Il recente aumento dei tassi di interesse dei titoli di stato decennali, specialmente dei T Bond americani, segna la fine di una fase storica davvero unica?
Il recente aumento dei rendimenti nominali è dovuto in larga parte all’aumento dei rendimenti reali come evidenziato dai TIPS decennali: da inizio anno la real yield è salita di 36bp, cioè il 72% del rendimento nominale. Questo è uno sviluppo interessante, perché ci presenta il quadro di una economia solida, piuttosto che una economia i cui profitti sono inflazionati dai prezzi. In una economia che accelera, in cui l’apporto della politica fiscale espansiva è concentrato sull’aumento della produttività, grazie a investimenti nelle infrastrutture finanziati attraverso un modello di “public/private partnership”, è del tutto lecito prevedere anche un aumento del tasso di finanziamento reale. Per noi economisti, quest’ultimo è una funzione delle aspettative di lungo periodo sulla crescita potenziale e cioè in ultima ratio della produttività futura!

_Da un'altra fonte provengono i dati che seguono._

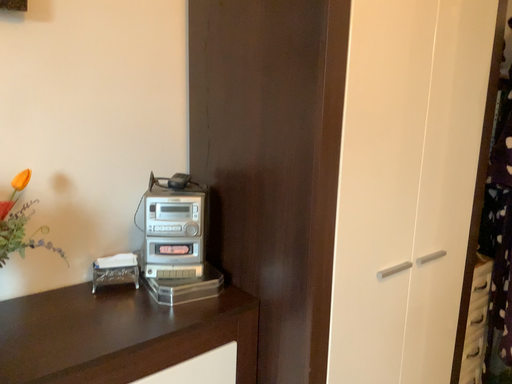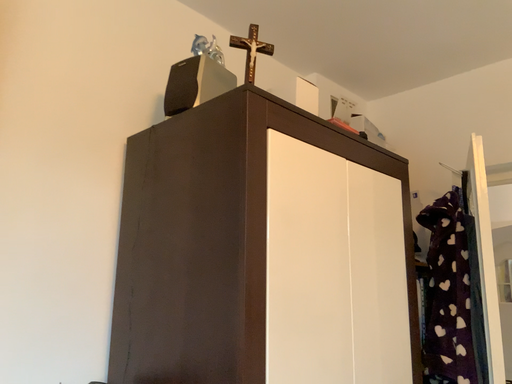
Question: How did the camera likely rotate when shooting the video?

Choices:
 (A) rotated downward
 (B) rotated upward

Answer: (B)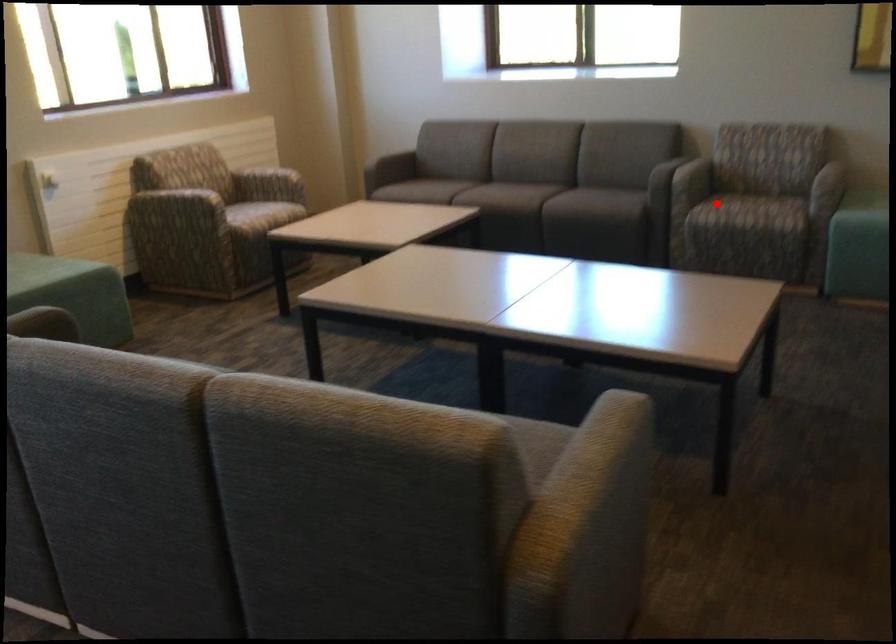
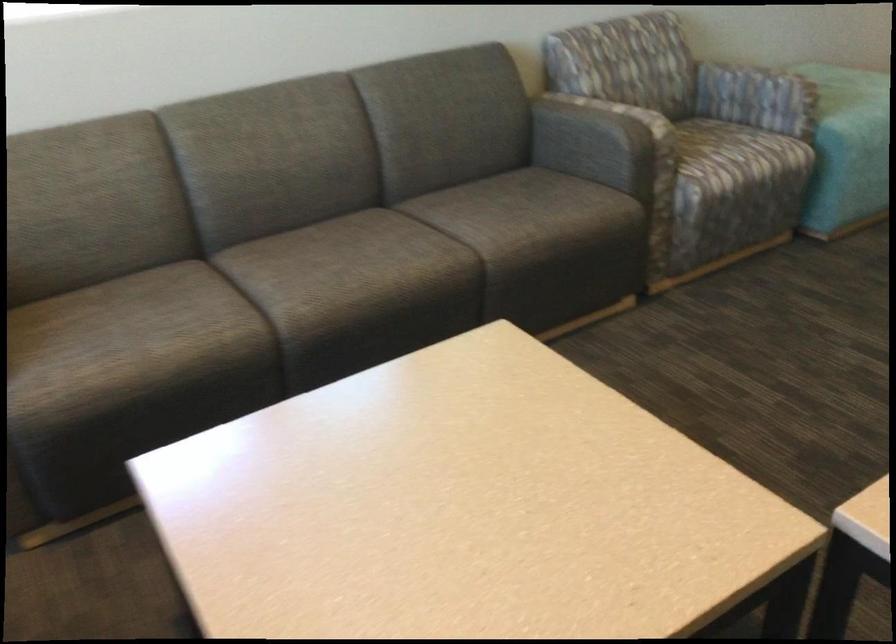
In the second image, find the point that corresponds to the highlighted location in the first image.

(737, 155)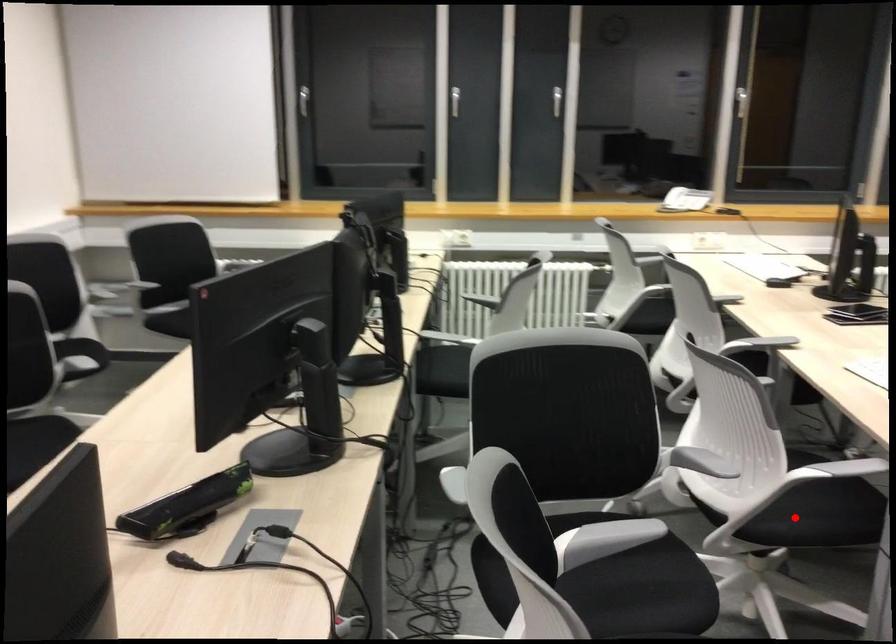
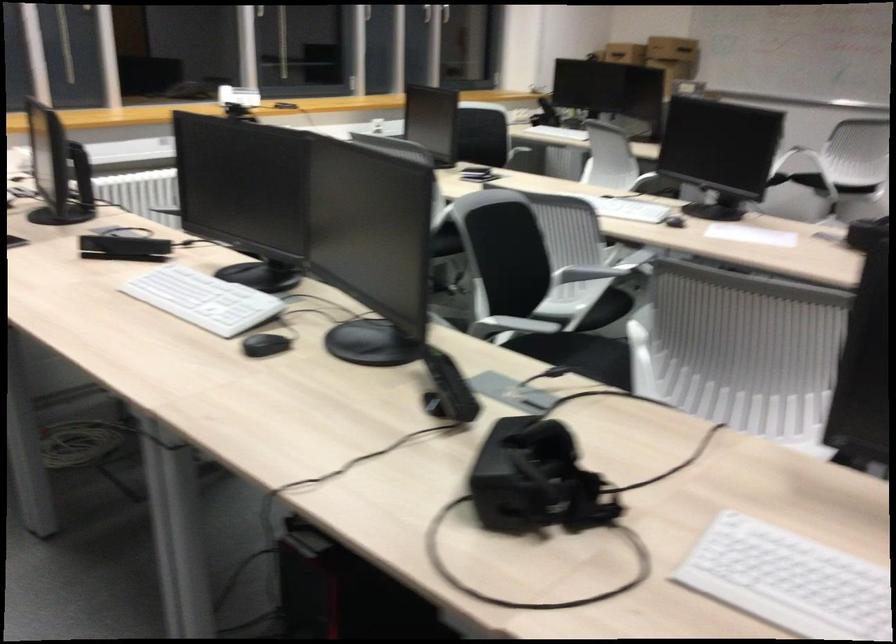
Find the pixel in the second image that matches the highlighted location in the first image.

(607, 308)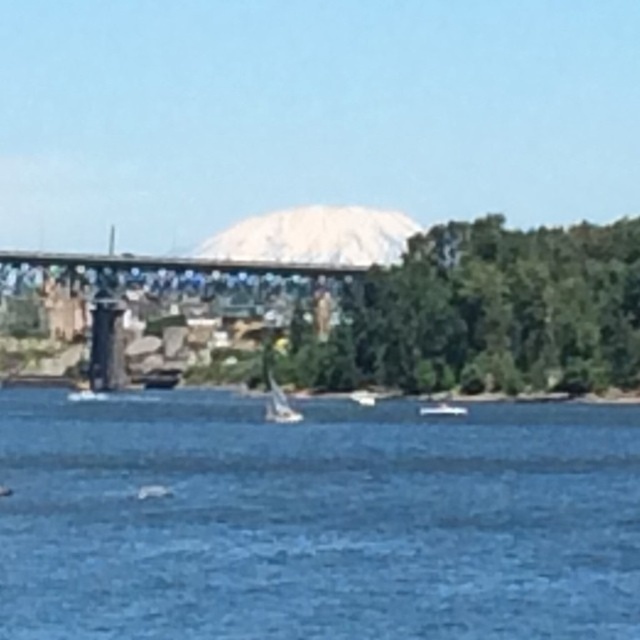
Question: Among these objects, which one is nearest to the camera?

Choices:
 (A) blue water at center
 (B) white glossy boat at center
 (C) white glossy sailboat at center
 (D) white matte sailboat at center

Answer: (A)

Question: Can you confirm if white matte sailboat at center is wider than white glossy boat at center?

Choices:
 (A) yes
 (B) no

Answer: (B)

Question: Does white glossy boat at center appear under white glossy sailboat at center?

Choices:
 (A) yes
 (B) no

Answer: (A)

Question: Does metal bridge at center appear on the left side of white glossy sailboat at center?

Choices:
 (A) yes
 (B) no

Answer: (A)

Question: Which is farther from the metal bridge at center?

Choices:
 (A) white glossy sailboat at center
 (B) white matte sailboat at center
 (C) white glossy boat at center
 (D) blue water at center

Answer: (D)

Question: Which point is closer to the camera taking this photo?

Choices:
 (A) (364, 392)
 (B) (45, 262)

Answer: (A)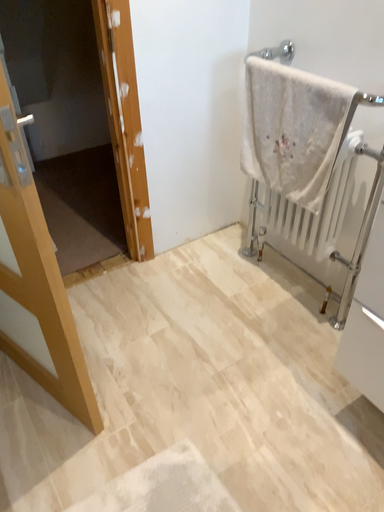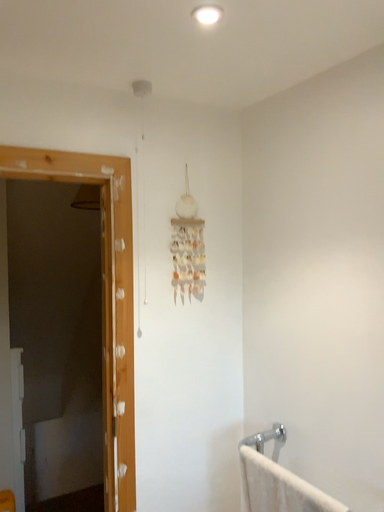
Question: Which way did the camera rotate in the video?

Choices:
 (A) rotated upward
 (B) rotated downward

Answer: (A)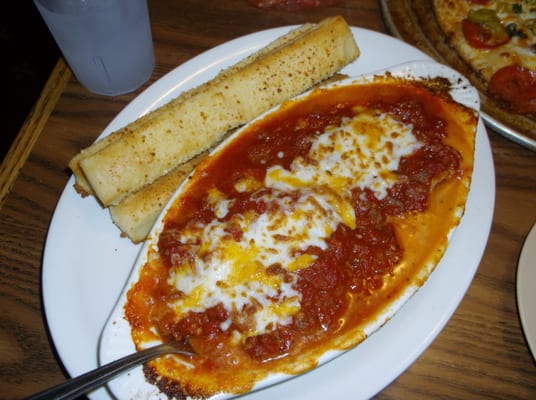
In order to click on wood table in this screenshot , I will do `click(471, 305)`.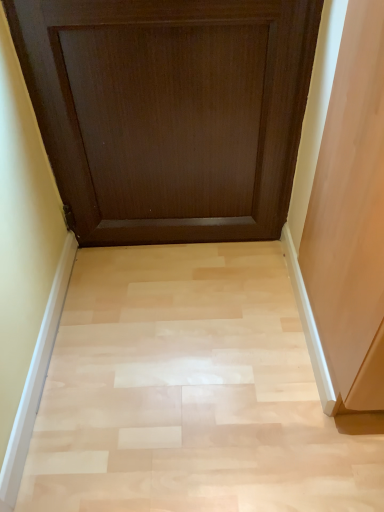
Image resolution: width=384 pixels, height=512 pixels. Find the location of `vacant space to the left of dark wood door at upper center`. vacant space to the left of dark wood door at upper center is located at coordinates (107, 288).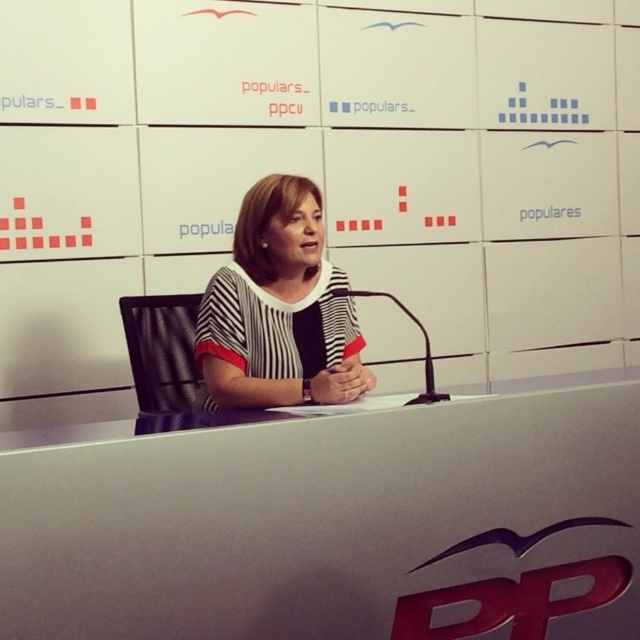
Is white glossy table at center taller than striped fabric at center?

Incorrect, white glossy table at center's height is not larger of striped fabric at center's.

From the picture: Can you confirm if white glossy table at center is wider than striped fabric at center?

Indeed, white glossy table at center has a greater width compared to striped fabric at center.

The width and height of the screenshot is (640, 640). Describe the element at coordinates (336, 525) in the screenshot. I see `white glossy table at center` at that location.

At what (x,y) coordinates should I click in order to perform the action: click on white glossy table at center. Please return your answer as a coordinate pair (x, y). Looking at the image, I should click on pyautogui.click(x=336, y=525).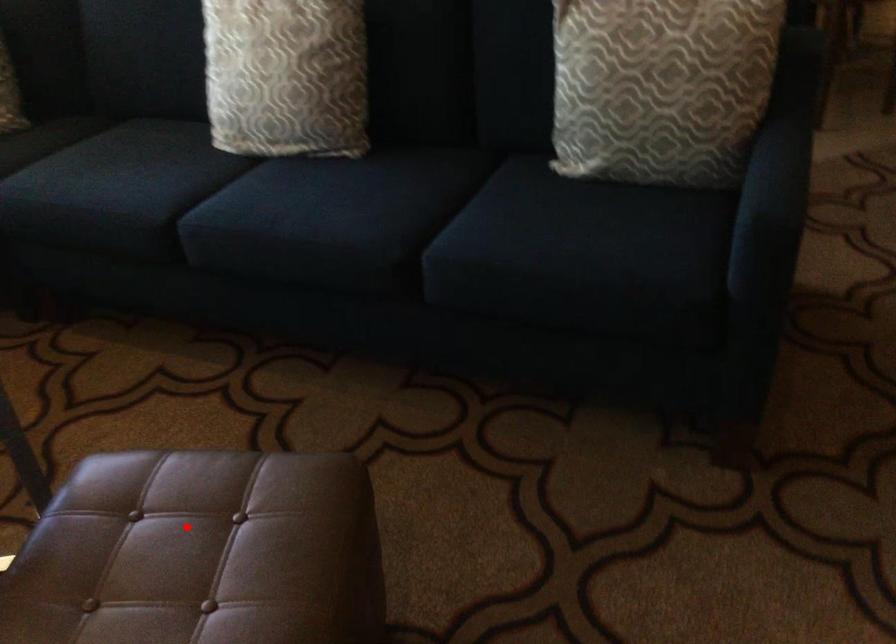
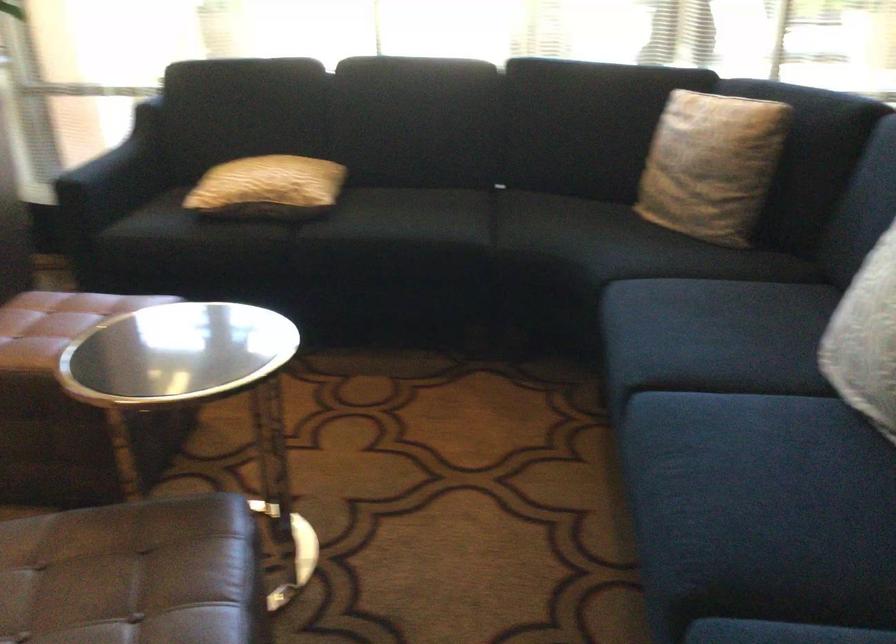
The point at the highlighted location is marked in the first image. Where is the corresponding point in the second image?

(134, 574)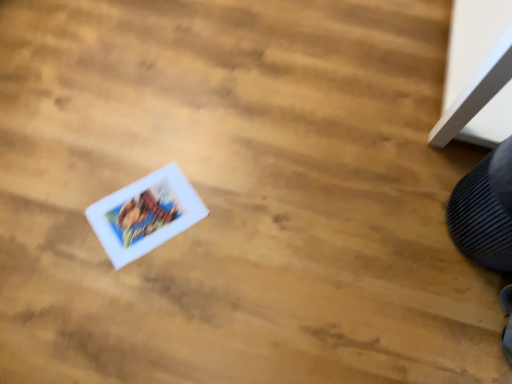
Where is `free space to the back side of black textured shoe at lower right`? free space to the back side of black textured shoe at lower right is located at coordinates (435, 148).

Ci attende una tornata elettorale assai complessa al termine di una campagna deludente con promesse elettorali che metterebbero a rischio i conti dello Stato. Solo promesse che non vedranno mai la luce? I mercati per ora non sembrano particolarmente preoccupati di ciò e della possibile instabilità di governo…
Lo scenario macroeconomico Italiano si avvicina molto all’anglosassone “goldilocks”. Da un lato la crescita globale sincronizzata aiuta la congiuntura interna attraverso i canali delle esportazioni e della fiducia delle imprese. Dall’altro, i rischi inerenti ai bilanci delle banche stanno diminuendo a vista d’occhio come evidenziato dall’inversione di tendenza delle sofferenze. Anche il tema delle elezioni politiche non sembra destare troppe preoccupazioni, in particolare all’estero. A livello di politica Europea sembra esserci uno spiraglio aperto: Mentre Macron è impegnato nei suoi grandi progetti di Unità Europea e Merkel tenta di trovare la quadratura del cerchio all’interno del Bundestag, il governo Italiano gode di crescita economica, inflazione in aumento e un percettibile miglioramento dei parametri fiscali. Per concludere, gli investitori esteri sono ancora largamente sottopesati sul “rischio Italia” e un ribilanciamento sarebbe molto positivo per la performance delle classi di attivo Italiane.
AXA Investment Managers è molto attenta a trovare le fonti di rendimento sostenibili nei mercati globali con un’ottica di lungo periodo. Quali saranno le strategie per il 2018?
Le strategie per il 2018 sono basate su due pilastri: Da una parte la riduzione del rischio di tasso, dall’altra l’esposizione variabile al rischio di credito e al rischio azionario. In tutto questo la gestione attiva dei portafogli è una componente importante per generare l’alpha per i nostri investitori. La view di fondo è basata in prevalenza su fondamentali solidi e al momento non ci fornisce indicazioni contrarie alla nostra asset allocation di medio periodo.